Jun 27, 2013 | 2:23 PM

Despite some flooding warnings issued by the City of Prince Albert on Wednesday, many residents along Riverside Drive seem unconcerned.

Homes along the south side of street back onto the North Saskatchewan River, which means if the water jumps dramatically, those residents could be affected.

However, long-time resident Christine Samoila said she received her flood warning advisory and is not worried.

“I must say I haven’t done anything yet because I’m just not anticipating it to come up, but I’ll keep my on it today,” she said, adding she hasn’t packed an emergency bag or removed any articles from her basement.

“If it was fire it would be different because that would come up so much faster, but with the water we can see if it’s coming up.”

Samoila moved to her residence along the river in 1968 and said the worst flooding she saw was back in 1968, “that’s when it came up high.”

However, even then Samoila explained it only made it up the banks and partly into her backyard. She sat in her swinging bench in her yard on Thursday as she described the event that happened more than 20 years ago, pointing where the water rose.

At that time water seeped so far into the ground it collapsed the sewer system that underneath, but since then the system has been located and Samoila has no worries, except for one.

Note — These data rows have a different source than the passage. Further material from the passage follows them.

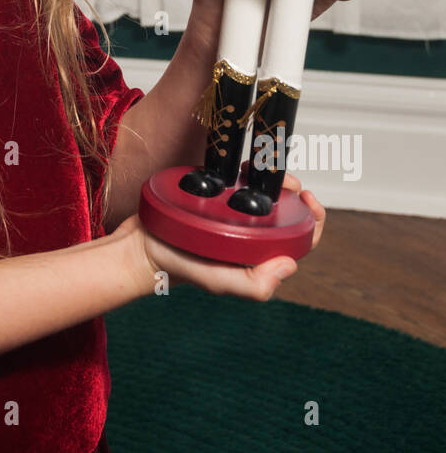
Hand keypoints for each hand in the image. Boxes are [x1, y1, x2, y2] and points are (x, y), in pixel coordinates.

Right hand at [115, 172, 325, 299]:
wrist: (139, 248)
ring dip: (270, 179)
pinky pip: (237, 184)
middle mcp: (250, 237)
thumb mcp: (218, 282)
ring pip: (264, 194)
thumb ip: (252, 284)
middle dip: (292, 192)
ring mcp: (233, 217)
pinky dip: (245, 173)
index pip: (300, 240)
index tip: (307, 198)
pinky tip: (240, 168)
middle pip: (286, 212)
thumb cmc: (178, 267)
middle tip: (284, 180)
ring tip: (261, 169)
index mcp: (259, 257)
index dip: (312, 219)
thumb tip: (290, 265)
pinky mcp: (214, 200)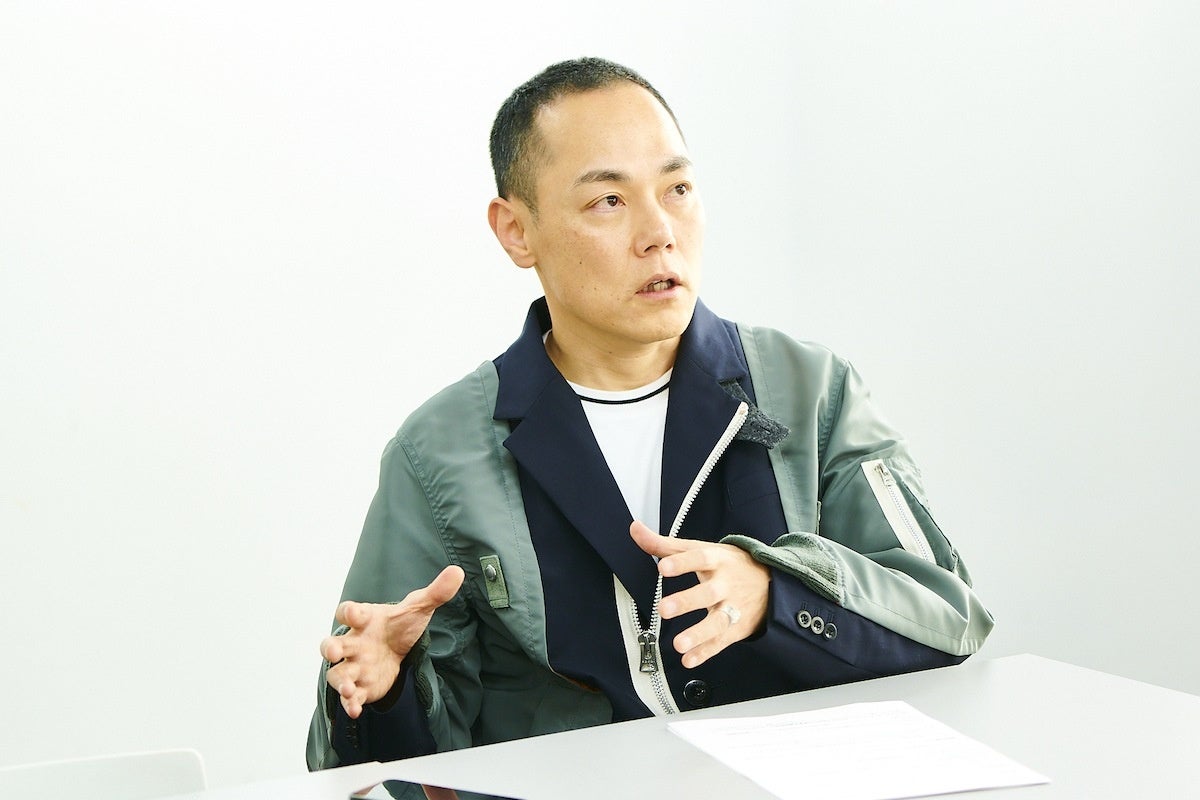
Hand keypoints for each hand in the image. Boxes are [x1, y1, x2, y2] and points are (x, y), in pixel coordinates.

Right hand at [320, 565, 463, 718]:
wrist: (398, 648)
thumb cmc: (400, 624)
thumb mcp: (418, 608)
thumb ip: (436, 592)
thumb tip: (457, 571)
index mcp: (365, 620)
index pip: (349, 612)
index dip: (349, 612)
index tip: (354, 614)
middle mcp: (354, 643)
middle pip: (332, 645)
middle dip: (331, 648)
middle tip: (334, 652)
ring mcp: (355, 666)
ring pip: (337, 674)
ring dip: (341, 681)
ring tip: (349, 688)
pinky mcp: (361, 686)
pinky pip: (350, 695)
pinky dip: (349, 702)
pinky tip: (355, 709)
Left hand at [630, 520, 769, 668]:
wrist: (773, 584)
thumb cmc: (728, 565)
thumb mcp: (701, 549)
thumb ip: (665, 544)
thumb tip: (634, 529)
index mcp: (717, 561)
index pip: (699, 558)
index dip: (682, 563)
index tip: (663, 567)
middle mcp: (726, 585)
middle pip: (708, 593)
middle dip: (687, 601)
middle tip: (663, 609)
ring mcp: (732, 608)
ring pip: (717, 622)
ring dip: (698, 634)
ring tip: (678, 644)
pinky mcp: (736, 629)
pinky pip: (720, 642)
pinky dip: (705, 652)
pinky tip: (688, 659)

“It’s good to have warnings. The only thing I think we could have done was sandbank the little road that goes down to the river there just a couple houses down … so it didn’t come up that way, but otherwise I think we’re pretty safe,” she said.

“Because our houses are so up high, it’s not like we’re down at the bottom of the valley,” she said.

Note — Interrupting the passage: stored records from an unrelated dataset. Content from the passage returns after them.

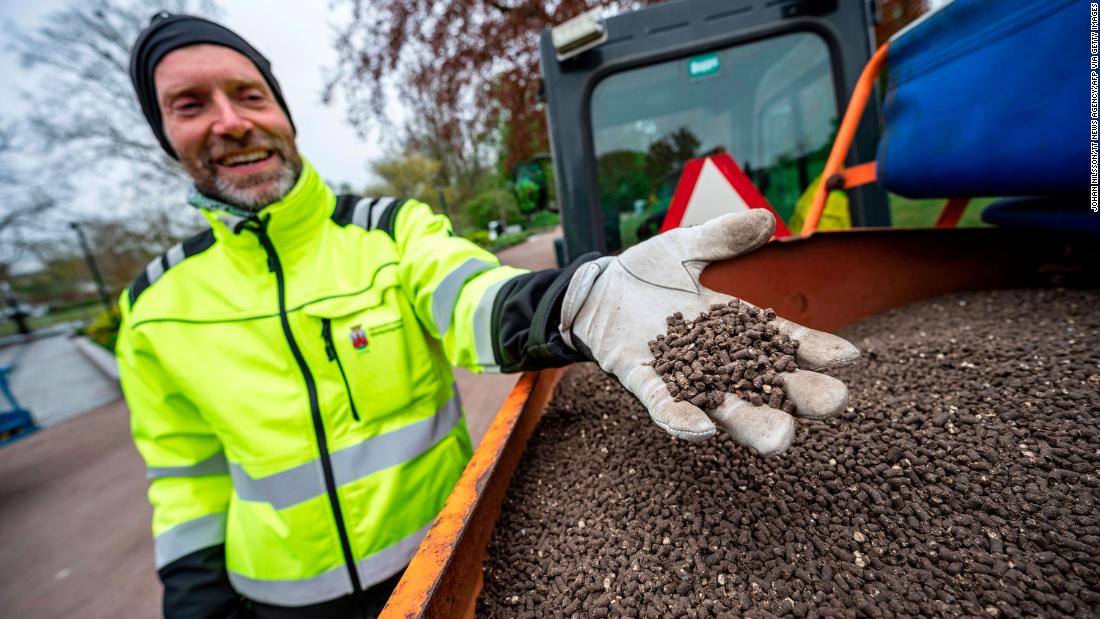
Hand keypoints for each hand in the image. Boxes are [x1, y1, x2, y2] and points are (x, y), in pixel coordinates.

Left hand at [559, 210, 858, 454]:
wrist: (596, 289)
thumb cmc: (646, 272)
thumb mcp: (686, 247)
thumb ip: (722, 237)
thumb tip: (765, 219)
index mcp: (738, 329)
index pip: (786, 342)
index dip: (818, 351)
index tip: (850, 358)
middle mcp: (719, 362)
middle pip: (768, 386)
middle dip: (800, 397)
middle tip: (832, 402)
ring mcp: (684, 378)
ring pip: (725, 409)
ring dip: (752, 423)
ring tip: (781, 436)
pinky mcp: (645, 384)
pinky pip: (665, 407)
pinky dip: (682, 419)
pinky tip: (702, 428)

“It would have to come up, way up, to get to the house.”

Vera Smith has been residing in the Riverside Drive area even longer than Samoila, moving in the 1930s with her family.

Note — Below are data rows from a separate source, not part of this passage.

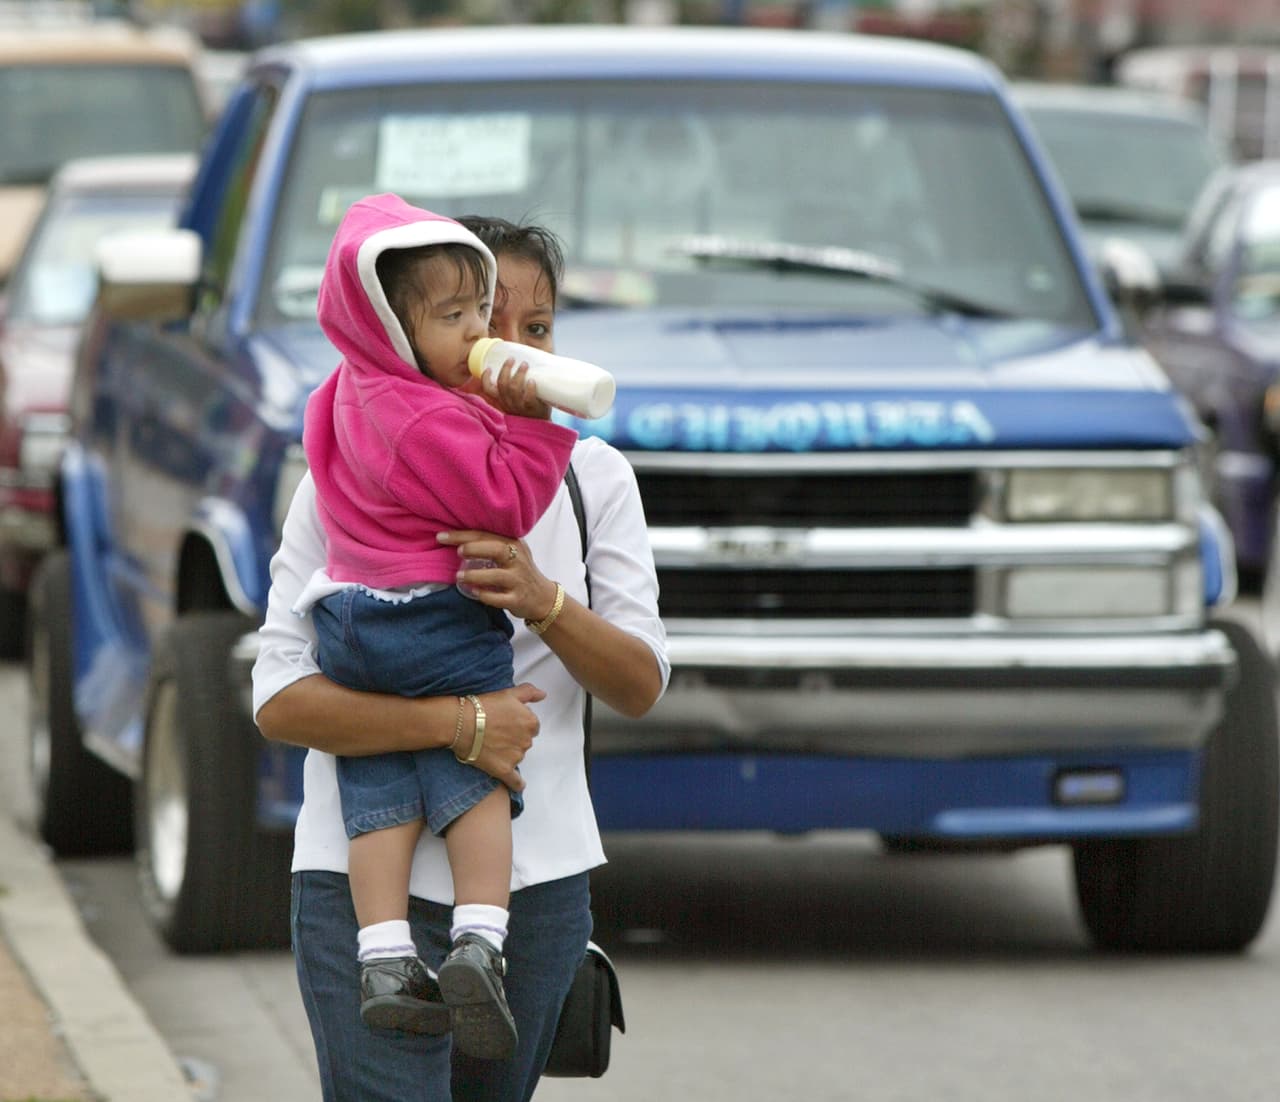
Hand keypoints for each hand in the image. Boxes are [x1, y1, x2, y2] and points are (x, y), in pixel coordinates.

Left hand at [437, 528, 561, 623]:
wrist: (542, 596)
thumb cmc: (519, 571)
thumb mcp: (512, 552)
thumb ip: (491, 544)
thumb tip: (456, 539)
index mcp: (513, 544)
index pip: (487, 534)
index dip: (463, 535)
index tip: (442, 536)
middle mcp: (518, 560)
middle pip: (497, 549)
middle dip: (474, 549)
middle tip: (457, 552)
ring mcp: (519, 580)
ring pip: (497, 576)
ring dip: (475, 575)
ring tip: (459, 576)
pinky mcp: (518, 599)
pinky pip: (500, 598)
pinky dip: (485, 596)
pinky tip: (474, 593)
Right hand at [470, 682, 545, 791]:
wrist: (461, 723)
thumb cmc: (483, 707)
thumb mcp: (508, 693)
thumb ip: (529, 693)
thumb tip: (543, 695)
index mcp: (531, 723)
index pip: (532, 726)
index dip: (519, 724)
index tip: (507, 723)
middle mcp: (527, 741)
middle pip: (525, 741)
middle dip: (514, 738)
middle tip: (497, 733)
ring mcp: (516, 757)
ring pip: (518, 757)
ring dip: (509, 754)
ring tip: (491, 746)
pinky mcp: (504, 770)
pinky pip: (515, 781)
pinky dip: (516, 783)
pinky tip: (516, 784)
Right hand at [478, 357, 550, 419]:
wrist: (539, 426)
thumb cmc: (528, 408)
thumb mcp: (516, 399)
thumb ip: (514, 386)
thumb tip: (522, 361)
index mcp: (502, 400)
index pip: (488, 390)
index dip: (485, 379)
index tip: (488, 368)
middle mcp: (508, 403)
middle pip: (502, 384)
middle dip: (506, 369)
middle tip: (512, 359)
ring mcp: (520, 406)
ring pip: (514, 389)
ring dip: (519, 374)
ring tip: (525, 364)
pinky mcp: (532, 409)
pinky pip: (528, 398)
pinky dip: (529, 388)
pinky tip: (532, 380)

Smith now lives just a few houses down and remembers the flooding in 1986.

“It came up to the garden here and flooded my cabbages out,” Smith said with a chuckle.

She too hasn’t prepared for any flooding from the river.

“I looked out and said it isn’t very high yet,” Smith said unconcerned.

“It’s got a couple of levels yet here to come before it gets
up to the house at all.”

If the water to does rise and the city’s worst case scenario becomes a reality, Smith has options.

“I’ll just go. We have a cabin at Emma Lake and I’ll just get in the car and go to the lake. Everything is there that I would need other than maybe a little grocery, which we could buy on the road.”

Rising water timeline gets pushed back

Although the river may not look too high as of Thursday when the peak was originally forecasted to hit, Patrick Boyle with the Water Security Agency said this is because the timeline has been pushed back.

Thursday afternoon, Boyle said after monitoring the water passing through North Battleford, he anticipates the new peak level to pass Prince Albert on Saturday.

“We’re expecting a peak to move through Saturday now at roughly 3,000 cubic metres per second,” he said.
From there is will take a few days for water levels to subside.

“It’s going to start to gradually decline the next day on the 30th, but’s going to be a long slow rise and a similar fall, so it’ll take another couple of days for that to also go down on the back end.”